(INFORMATION SUPPLIED begins)

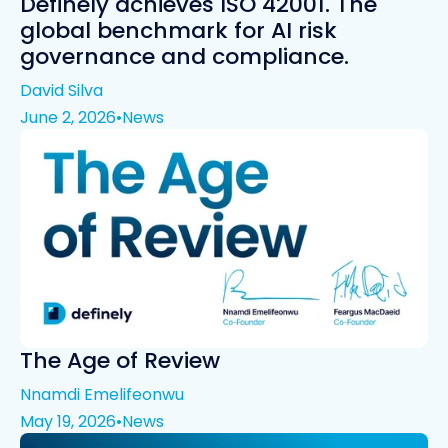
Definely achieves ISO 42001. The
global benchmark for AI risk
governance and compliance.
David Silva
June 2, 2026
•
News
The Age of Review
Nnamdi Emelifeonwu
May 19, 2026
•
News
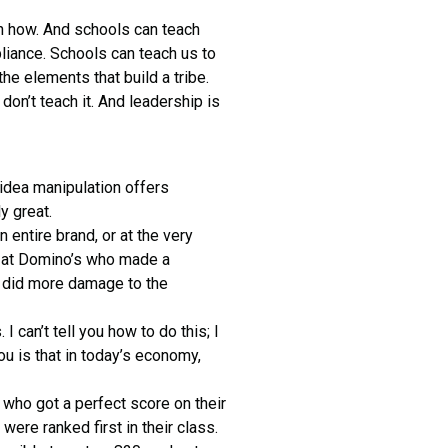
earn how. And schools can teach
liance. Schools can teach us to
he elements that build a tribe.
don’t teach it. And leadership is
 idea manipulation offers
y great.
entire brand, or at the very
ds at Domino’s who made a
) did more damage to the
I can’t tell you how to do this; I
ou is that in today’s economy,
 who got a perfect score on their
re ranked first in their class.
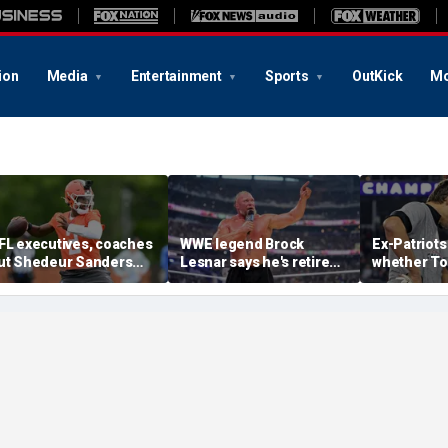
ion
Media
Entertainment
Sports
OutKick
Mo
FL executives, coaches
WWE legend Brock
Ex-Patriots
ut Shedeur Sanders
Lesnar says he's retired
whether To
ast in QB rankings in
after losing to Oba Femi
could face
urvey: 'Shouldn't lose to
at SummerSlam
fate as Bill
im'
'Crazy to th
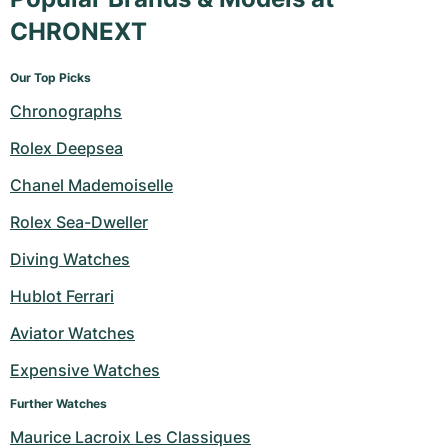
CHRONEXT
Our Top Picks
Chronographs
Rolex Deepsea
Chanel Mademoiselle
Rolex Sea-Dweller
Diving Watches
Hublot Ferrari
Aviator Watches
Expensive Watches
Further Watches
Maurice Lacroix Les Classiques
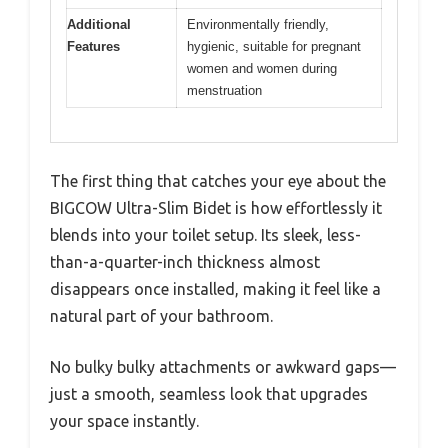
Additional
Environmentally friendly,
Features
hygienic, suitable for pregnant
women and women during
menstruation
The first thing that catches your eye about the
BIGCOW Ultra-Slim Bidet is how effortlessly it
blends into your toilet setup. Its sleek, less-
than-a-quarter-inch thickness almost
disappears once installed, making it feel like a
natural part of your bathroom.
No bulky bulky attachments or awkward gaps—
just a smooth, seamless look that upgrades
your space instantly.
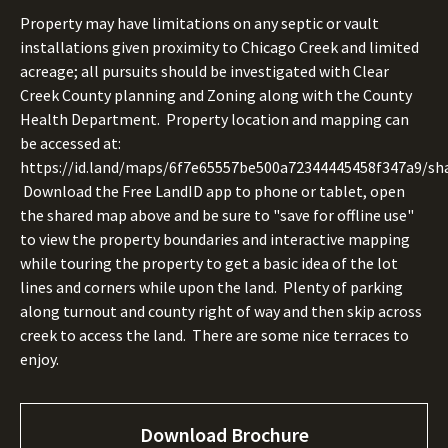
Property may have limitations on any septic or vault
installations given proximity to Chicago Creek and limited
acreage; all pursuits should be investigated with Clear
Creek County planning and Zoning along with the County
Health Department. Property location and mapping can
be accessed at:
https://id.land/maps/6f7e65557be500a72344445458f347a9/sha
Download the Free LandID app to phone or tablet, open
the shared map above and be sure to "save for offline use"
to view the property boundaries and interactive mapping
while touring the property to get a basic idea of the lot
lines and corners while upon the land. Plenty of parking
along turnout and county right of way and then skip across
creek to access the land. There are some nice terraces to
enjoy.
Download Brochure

(INFORMATION SUPPLIED ends)

* **BRIEF**:
The answer must consist solely of the lines from the first line of the data through the line containing "hygienic, suitable for pregnant", inclusive, reproduced exactly and without pictures.

* **SOLUTION**:
Definely achieves ISO 42001. The
global benchmark for AI risk
governance and compliance.
David Silva
June 2, 2026
•
News
The Age of Review
Nnamdi Emelifeonwu
May 19, 2026
•
News
earn how. And schools can teach
liance. Schools can teach us to
he elements that build a tribe.
don’t teach it. And leadership is
 idea manipulation offers
y great.
entire brand, or at the very
ds at Domino’s who made a
) did more damage to the
I can’t tell you how to do this; I
ou is that in today’s economy,
 who got a perfect score on their
re ranked first in their class.
ion
Media
Entertainment
Sports
OutKick
Mo
FL executives, coaches
WWE legend Brock
Ex-Patriots
ut Shedeur Sanders
Lesnar says he's retired
whether To
ast in QB rankings in
after losing to Oba Femi
could face
urvey: 'Shouldn't lose to
at SummerSlam
fate as Bill
im'
'Crazy to th
CHRONEXT
Our Top Picks
Chronographs
Rolex Deepsea
Chanel Mademoiselle
Rolex Sea-Dweller
Diving Watches
Hublot Ferrari
Aviator Watches
Expensive Watches
Further Watches
Maurice Lacroix Les Classiques
Additional
Environmentally friendly,
Features
hygienic, suitable for pregnant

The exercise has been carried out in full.